Source records:
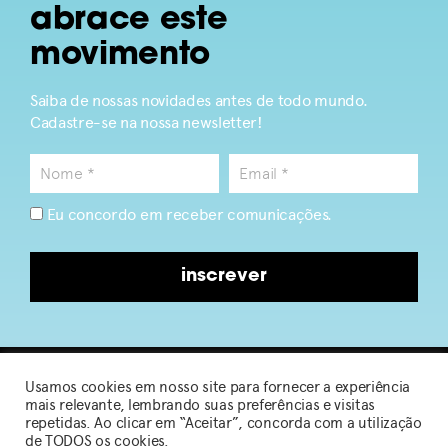
abrace este
movimento
Saiba de nossas novidades antes de todo mundo.
Cadastre-se na nossa newsletter!
Eu concordo em receber comunicações.
inscrever
Usamos cookies em nosso site para fornecer a experiência
2026 © Sou de Algodão
mais relevante, lembrando suas preferências e visitas
repetidas. Ao clicar em “Aceitar”, concorda com a utilização
de TODOS os cookies.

### ASSIGNMENT
Leave the pictures out and reproduce each record exactly as written.

### TASK ANSWER
abrace este
movimento
Saiba de nossas novidades antes de todo mundo.
Cadastre-se na nossa newsletter!
Eu concordo em receber comunicações.
inscrever
Usamos cookies em nosso site para fornecer a experiência
2026 © Sou de Algodão
mais relevante, lembrando suas preferências e visitas
repetidas. Ao clicar em “Aceitar”, concorda com a utilização
de TODOS os cookies.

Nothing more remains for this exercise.